§ The records

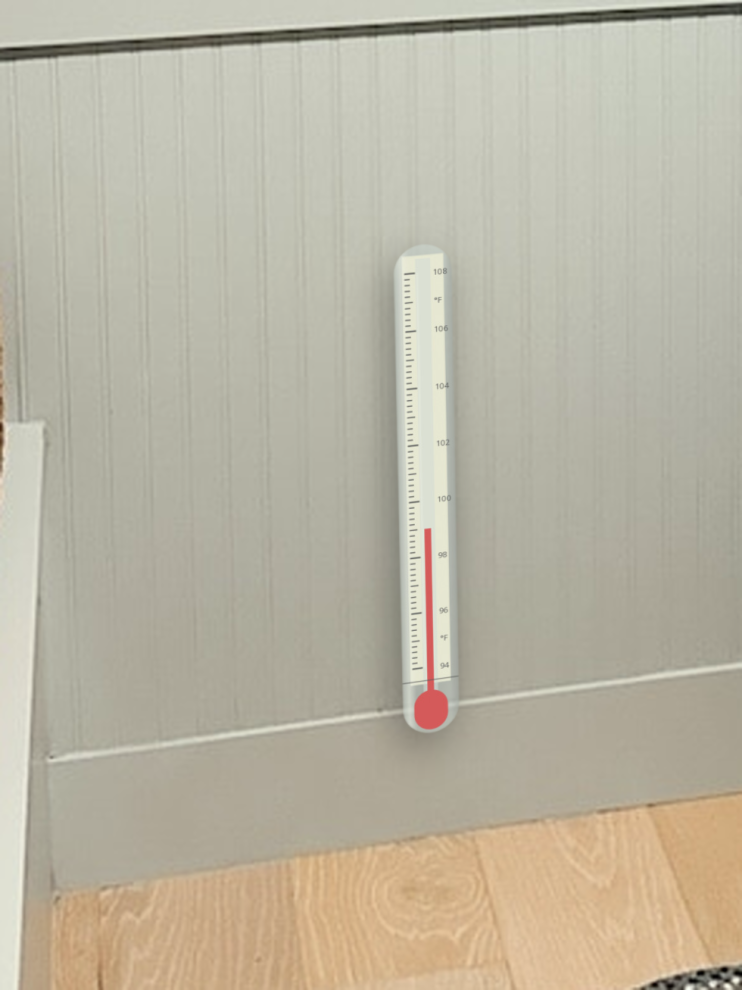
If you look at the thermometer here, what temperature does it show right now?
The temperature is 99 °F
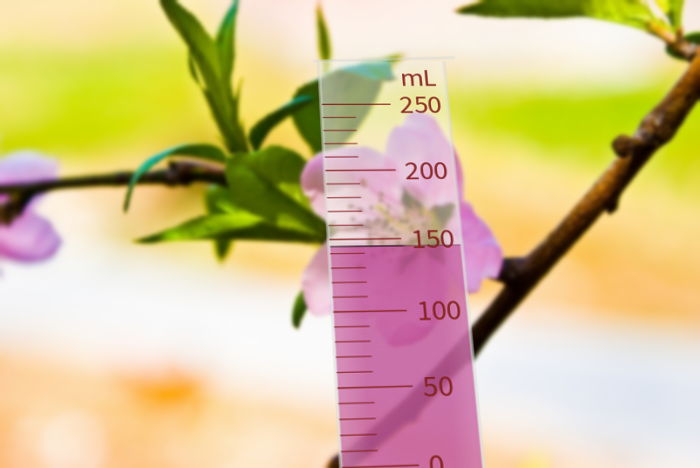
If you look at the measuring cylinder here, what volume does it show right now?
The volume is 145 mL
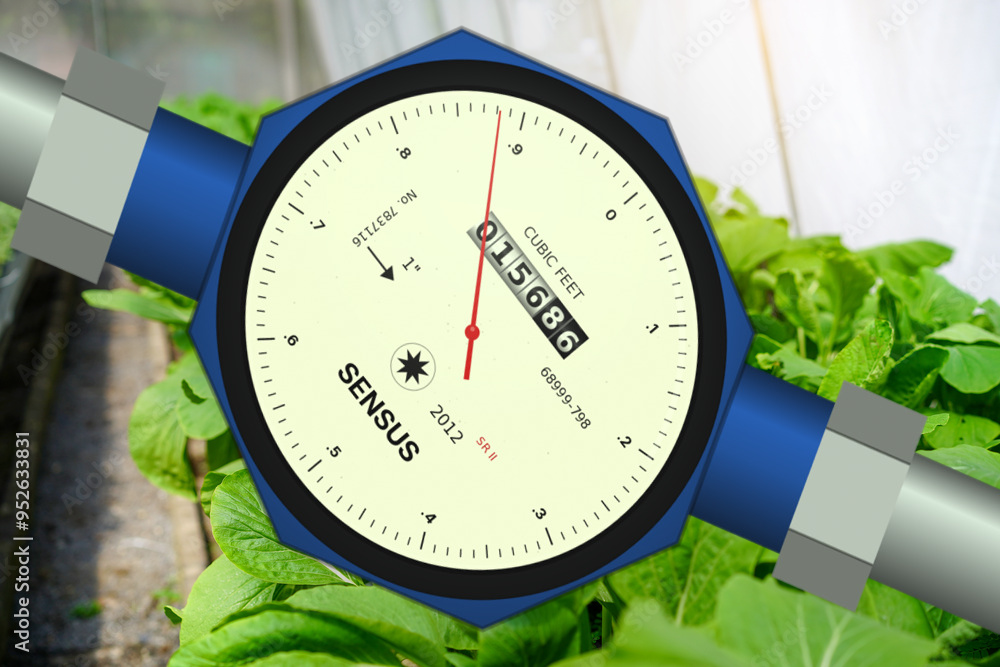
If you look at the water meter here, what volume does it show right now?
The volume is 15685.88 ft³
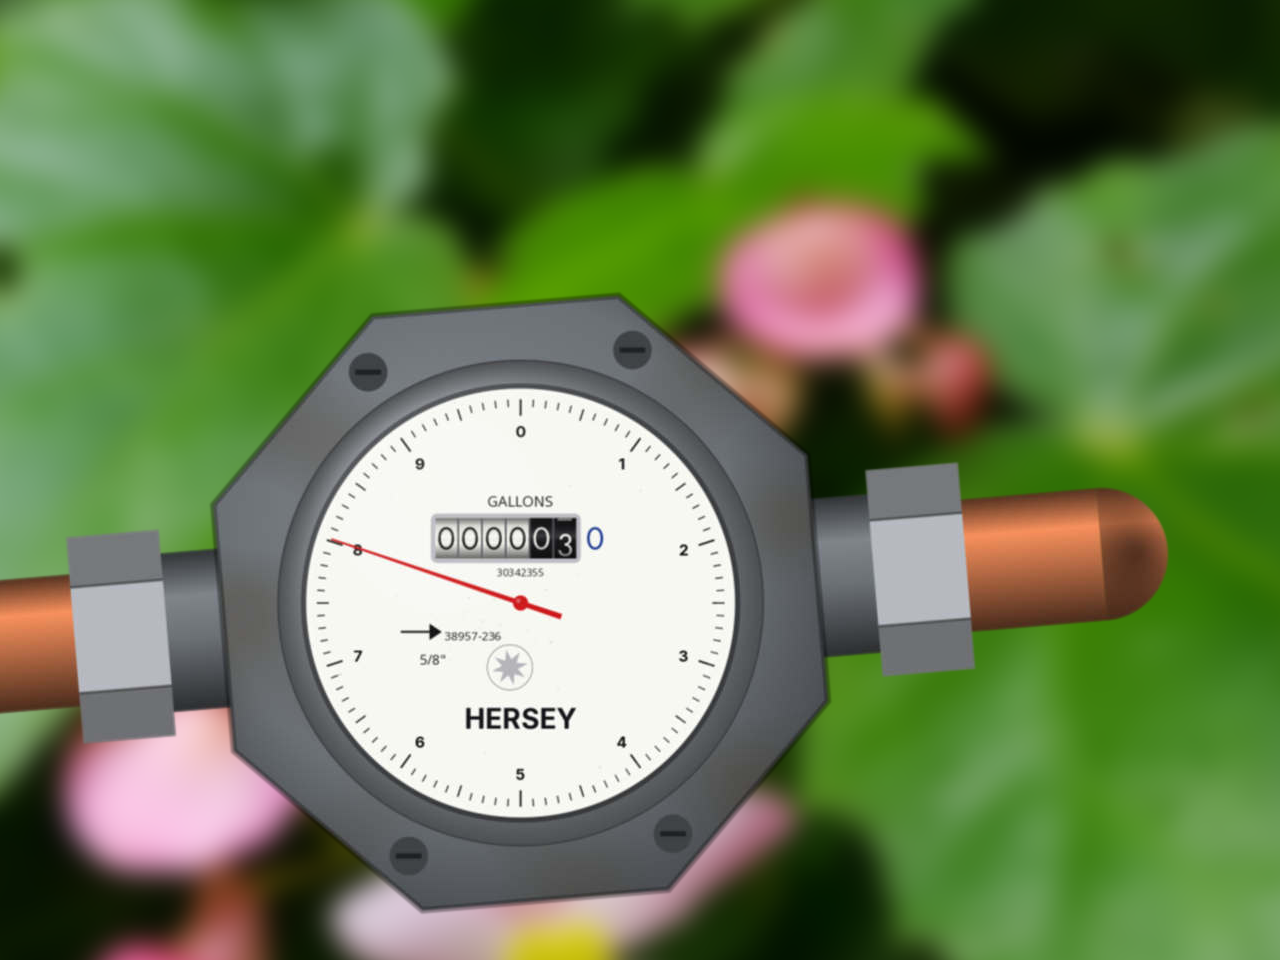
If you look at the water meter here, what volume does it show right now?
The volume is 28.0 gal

§ Assigned task
Reproduce verbatim every line of the listing above, from the line containing "If you look at the measuring" through the end of the listing, inclusive, and omit the pictures.

§ Solution to the exercise
If you look at the measuring cylinder here, what volume does it show right now?
The volume is 145 mL
If you look at the water meter here, what volume does it show right now?
The volume is 15685.88 ft³
If you look at the water meter here, what volume does it show right now?
The volume is 28.0 gal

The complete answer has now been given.